Problem description => Copy the data word for word, starting at the very beginning and ending at the line that contains "v(-48.8, -22.44) *". Leave the pictures out of your copy.

Stored rows =>

= = = =

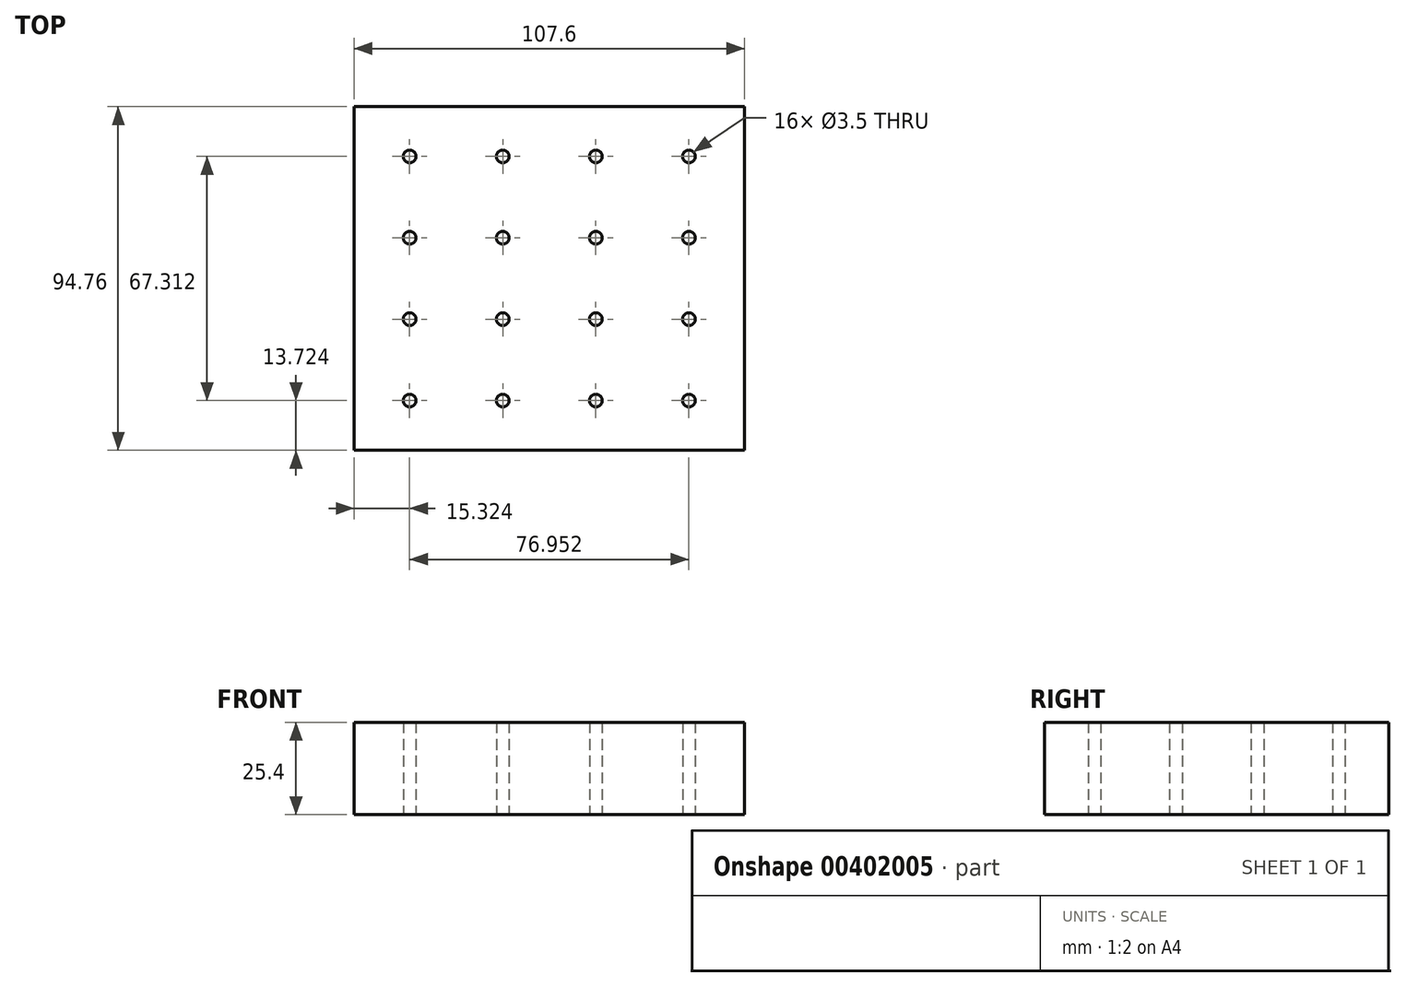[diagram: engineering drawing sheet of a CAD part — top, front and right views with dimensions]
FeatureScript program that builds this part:
annotation { "Feature Type Name" : "Feature", "Feature Type Description" : "" }
export const myFeature = defineFeature(function(context is Context, id is Id, definition is map)
    precondition{}
    {
        {
            var Q0;
            Q0=qCreatedBy(makeId("Top.planeOp"),FACE);
            var sketch = newSketch(context, id + "F0", { "sketchPlane" : qUnion([Q0])});
            skLineSegment(sketch, "E0.bottom", {"start": v(-53.8, 47.38) * mm, "end": v(53.8, 47.38) * mm});
            skLineSegment(sketch, "E0.top", {"start": v(-53.8, -47.38) * mm, "end": v(53.8, -47.38) * mm});
            skLineSegment(sketch, "E0.left", {"start": v(-53.8, 47.38) * mm, "end": v(-53.8, -47.38) * mm});
            skLineSegment(sketch, "E0.right", {"start": v(53.8, 47.38) * mm, "end": v(53.8, -47.38) * mm});
            skPoint(sketch, "E0.middle", {"position": v(0, 0) * mm});
            skLineSegment(sketch, "E1", {"start": v(-48.8, 22.44) * mm, "end": v(70.86, 22.44) * mm, "construction": true});
            skPoint(sketch, "E1.endSnap0", {"position": v(48.8, 22.44) * mm});
            skLineSegment(sketch, "E2", {"start": v(-70.29, 0) * mm, "end": v(94.97, 0) * mm, "construction": true});
            skLineSegment(sketch, "E3", {"start": v(-71.7, -22.44) * mm, "end": v(83.03, -22.44) * mm, "construction": true});
            skPoint(sketch, "E3.startSnap0", {"position": v(-48.8, -22.44) * mm});
            skLineSegment(sketch, "E4", {"start": v(-48.8, 22.44) * mm, "end": v(-72.8, 22.44) * mm, "construction": true});
            skLineSegment(sketch, "E5", {"start": v(-70.19, 44.88) * mm, "end": v(60, 44.88) * mm, "construction": true});
            skLineSegment(sketch, "E6", {"start": v(-72.63, -44.88) * mm, "end": v(80.9, -44.88) * mm, "construction": true});
            skLineSegment(sketch, "E7", {"start": v(-51.3, 64.17) * mm, "end": v(-51.3, -68.59) * mm, "construction": true});
            skLineSegment(sketch, "E8", {"start": v(51.3, 61.99) * mm, "end": v(51.3, -75.86) * mm, "construction": true});
            skLineSegment(sketch, "E9", {"start": v(0, 65.14) * mm, "end": v(0, -73.43) * mm, "construction": true});
            skPoint(sketch, "E9.endSnap0", {"position": v(0, -47.38) * mm});
            skLineSegment(sketch, "E10", {"start": v(-25.65, 66.21) * mm, "end": v(-25.65, -75.76) * mm, "construction": true});
            skPoint(sketch, "E10.startSnap0", {"position": v(-25.65, 51.37) * mm});
            skLineSegment(sketch, "E11.MirrorCS", {"start": v(25.65, 66.21) * mm, "end": v(25.65, -75.76) * mm, "construction": true});
            skLineSegment(sketch, "E12", {"start": v(-38.48, 75.36) * mm, "end": v(-38.48, -70.48) * mm, "construction": true});
            skPoint(sketch, "E12.startSnap0", {"position": v(-38.48, 53.13) * mm});
            skLineSegment(sketch, "E13.MirrorCS", {"start": v(-12.83, 75.36) * mm, "end": v(-12.83, -70.48) * mm, "construction": true});
            skLineSegment(sketch, "E14.MirrorCS", {"start": v(12.83, 75.36) * mm, "end": v(12.83, -70.48) * mm, "construction": true});
            skLineSegment(sketch, "E15.MirrorCS", {"start": v(38.48, 75.36) * mm, "end": v(38.48, -70.48) * mm, "construction": true});
            skLineSegment(sketch, "E16", {"start": v(-65.16, 44.88) * mm, "end": v(-65.16, 22.44) * mm, "construction": true});
            skPoint(sketch, "E17.startSnap0", {"position": v(-65.16, 33.66) * mm});
            skLineSegment(sketch, "E18", {"start": v(-92.3, 33.66) * mm, "end": v(103.45, 33.66) * mm, "construction": true});
            skLineSegment(sketch, "E19.MirrorCS", {"start": v(-92.3, 11.22) * mm, "end": v(103.45, 11.22) * mm, "construction": true});
            skLineSegment(sketch, "E20.MirrorCS", {"start": v(-92.3, -11.22) * mm, "end": v(103.45, -11.22) * mm, "construction": true});
            skLineSegment(sketch, "E21.MirrorCS", {"start": v(-92.3, -33.66) * mm, "end": v(103.45, -33.66) * mm, "construction": true});
            skCircle(sketch, "E22", {"center": v(-38.48, 33.66) * mm, "radius": 1.75 * mm});
            skCircle(sketch, "E23.MirrorC", {"center": v(-12.83, 33.66) * mm, "radius": 1.75 * mm});
            skCircle(sketch, "E24.MirrorC", {"center": v(12.83, 33.66) * mm, "radius": 1.75 * mm});
            skCircle(sketch, "E25.MirrorC", {"center": v(38.48, 33.66) * mm, "radius": 1.75 * mm});
            skCircle(sketch, "E26.MirrorC", {"center": v(12.83, 11.22) * mm, "radius": 1.75 * mm});
            skCircle(sketch, "E27.MirrorC", {"center": v(-12.83, 11.22) * mm, "radius": 1.75 * mm});
            skCircle(sketch, "E28.MirrorC", {"center": v(-38.48, 11.22) * mm, "radius": 1.75 * mm});
            skCircle(sketch, "E29.MirrorC", {"center": v(38.48, 11.22) * mm, "radius": 1.75 * mm});
            skCircle(sketch, "E30.MirrorC", {"center": v(-12.83, -11.22) * mm, "radius": 1.75 * mm});
            skCircle(sketch, "E31.MirrorC", {"center": v(-38.48, -11.22) * mm, "radius": 1.75 * mm});
            skCircle(sketch, "E32.MirrorC", {"center": v(-38.48, -33.66) * mm, "radius": 1.75 * mm});
            skCircle(sketch, "E33.MirrorC", {"center": v(12.83, -33.66) * mm, "radius": 1.75 * mm});
            skCircle(sketch, "E34.MirrorC", {"center": v(-12.83, -33.66) * mm, "radius": 1.75 * mm});
            skCircle(sketch, "E35.MirrorC", {"center": v(38.48, -33.66) * mm, "radius": 1.75 * mm});
            skCircle(sketch, "E36.MirrorC", {"center": v(38.48, -11.22) * mm, "radius": 1.75 * mm});
            skCircle(sketch, "E37.MirrorC", {"center": v(12.83, -11.22) * mm, "radius": 1.75 * mm});
            skSolve(sketch);
        }
        {
            var Q0;
            Q0 = qSketchRegion(id + "F0", true);
            extrude(context, id + "F1", {"entities" : qUnion([Q0]), "depth" : 25.4 * mm});
        }
    });
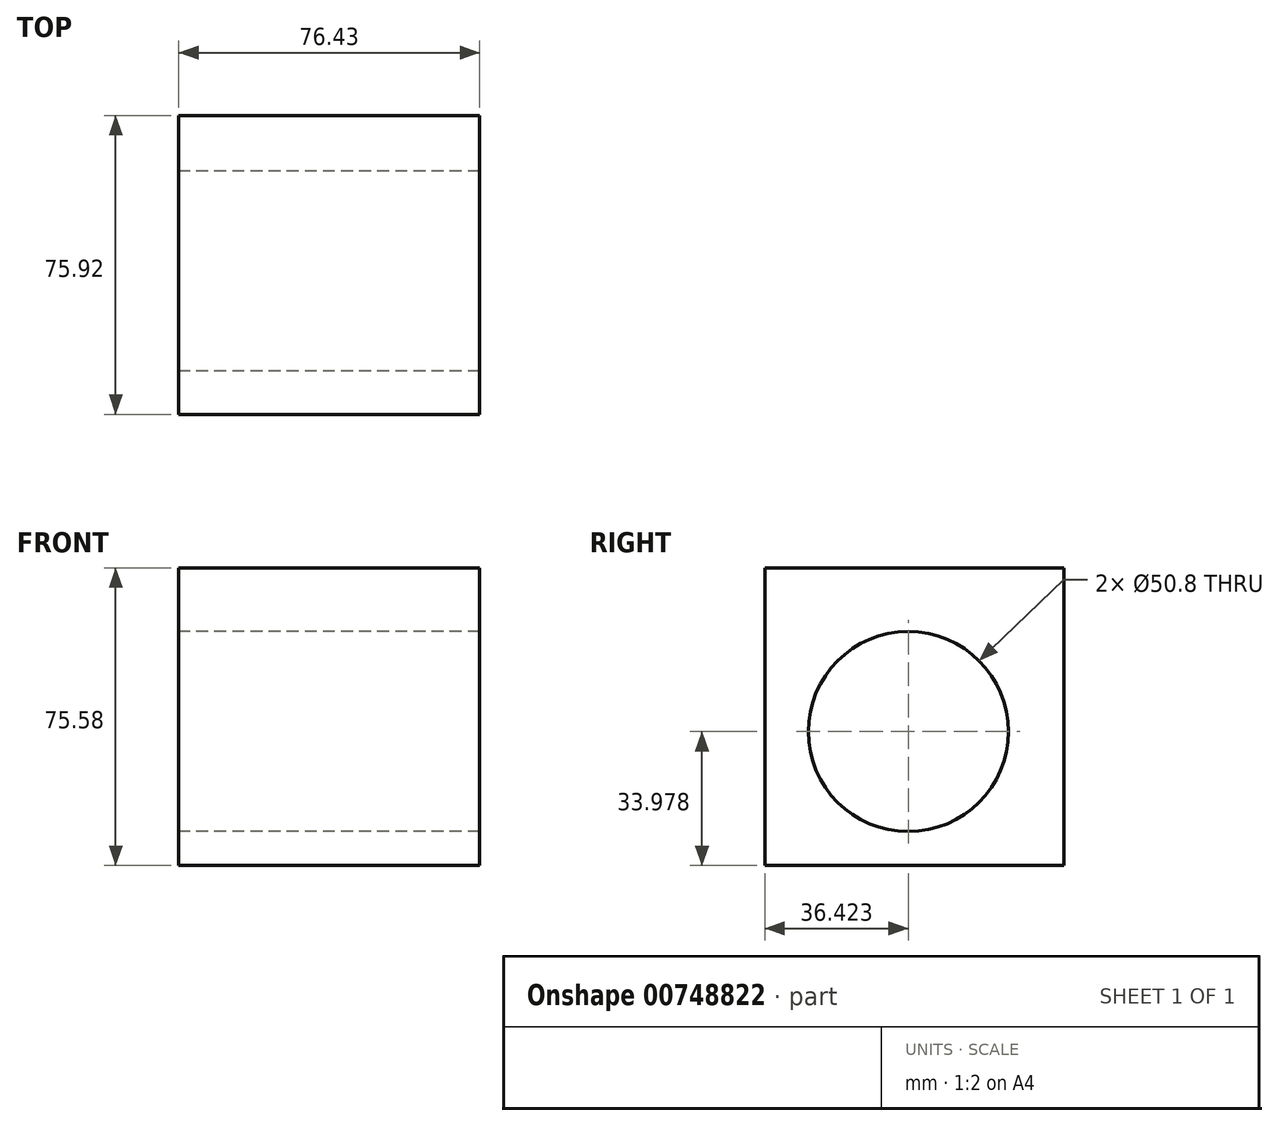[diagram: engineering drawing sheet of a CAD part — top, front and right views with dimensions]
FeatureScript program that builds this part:
annotation { "Feature Type Name" : "Feature", "Feature Type Description" : "" }
export const myFeature = defineFeature(function(context is Context, id is Id, definition is map)
    precondition{}
    {
        {
            var Q0;
            Q0=qCreatedBy(makeId("Front.planeOp"),FACE);
            var sketch = newSketch(context, id + "F0", { "sketchPlane" : qUnion([Q0])});
            skLineSegment(sketch, "E0", {"start": v(0, 0) * mm, "end": v(0, -75.58) * mm});
            skLineSegment(sketch, "E1", {"start": v(0, -75.58) * mm, "end": v(76.43, -75.58) * mm});
            skLineSegment(sketch, "E2", {"start": v(76.43, -75.58) * mm, "end": v(76.43, 0) * mm});
            skLineSegment(sketch, "E3", {"start": v(76.43, 0) * mm, "end": v(0, 0) * mm});
            skSolve(sketch);
        }
        {
            var Q0;
            Q0 = qSketchRegion(id + "F0", true);
            extrude(context, id + "F1", {"entities" : qUnion([Q0]), "depth" : 75.92 * mm, "offsetDistance" : 25.4 * mm});
        }
        {
            var Q0;
            Q0=makeQuery(id+"F1.opExtrude","SWEPT_FACE",FACE,{"disambiguationData":[OSD([sQuery(id+"F0.wireOp",EDGE,"E0")])]});
            var sketch = newSketch(context, id + "F2", { "sketchPlane" : qUnion([Q0])});
            skPoint(sketch, "E4", {"position": v(39.5, -41.6) * mm});
            skSolve(sketch);
        }
        {
            var Q0;
            Q0=sQuery(id+"F2.wireOp",VERTEX,"E4");
            var Q1;
            Q1=makeQuery(id+"F1.opExtrude","SWEPT_BODY",BODY,{"disambiguationData":[OSD([sQuery(id+"F0.wireOp",EDGE,"E0"),sQuery(id+"F0.wireOp",EDGE,"E1"),sQuery(id+"F0.wireOp",EDGE,"E2"),sQuery(id+"F0.wireOp",EDGE,"E3")])]});
            hole(context, id + "F3", {"style" : HoleStyle.SIMPLE, "endStyle" : HoleEndStyle.THROUGH, "holeDiameter" : 50.8 * mm, "majorDiameter" : 6.35 * mm, "isTappedThrough" : true, "tappedDepth" : 12.7 * mm, "tapClearance" : 3, "locations" : qUnion([Q0]), "scope" : qUnion([Q1])});
        }
    });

= = = =

Exercise response =>
[diagram: engineering drawing sheet of a CAD part — top, front and right views with dimensions]
FeatureScript program that builds this part:
annotation { "Feature Type Name" : "Feature", "Feature Type Description" : "" }
export const myFeature = defineFeature(function(context is Context, id is Id, definition is map)
    precondition{}
    {
        {
            var Q0;
            Q0=qCreatedBy(makeId("Top.planeOp"),FACE);
            var sketch = newSketch(context, id + "F0", { "sketchPlane" : qUnion([Q0])});
            skLineSegment(sketch, "E0.bottom", {"start": v(-53.8, 47.38) * mm, "end": v(53.8, 47.38) * mm});
            skLineSegment(sketch, "E0.top", {"start": v(-53.8, -47.38) * mm, "end": v(53.8, -47.38) * mm});
            skLineSegment(sketch, "E0.left", {"start": v(-53.8, 47.38) * mm, "end": v(-53.8, -47.38) * mm});
            skLineSegment(sketch, "E0.right", {"start": v(53.8, 47.38) * mm, "end": v(53.8, -47.38) * mm});
            skPoint(sketch, "E0.middle", {"position": v(0, 0) * mm});
            skLineSegment(sketch, "E1", {"start": v(-48.8, 22.44) * mm, "end": v(70.86, 22.44) * mm, "construction": true});
            skPoint(sketch, "E1.endSnap0", {"position": v(48.8, 22.44) * mm});
            skLineSegment(sketch, "E2", {"start": v(-70.29, 0) * mm, "end": v(94.97, 0) * mm, "construction": true});
            skLineSegment(sketch, "E3", {"start": v(-71.7, -22.44) * mm, "end": v(83.03, -22.44) * mm, "construction": true});
            skPoint(sketch, "E3.startSnap0", {"position": v(-48.8, -22.44) * mm});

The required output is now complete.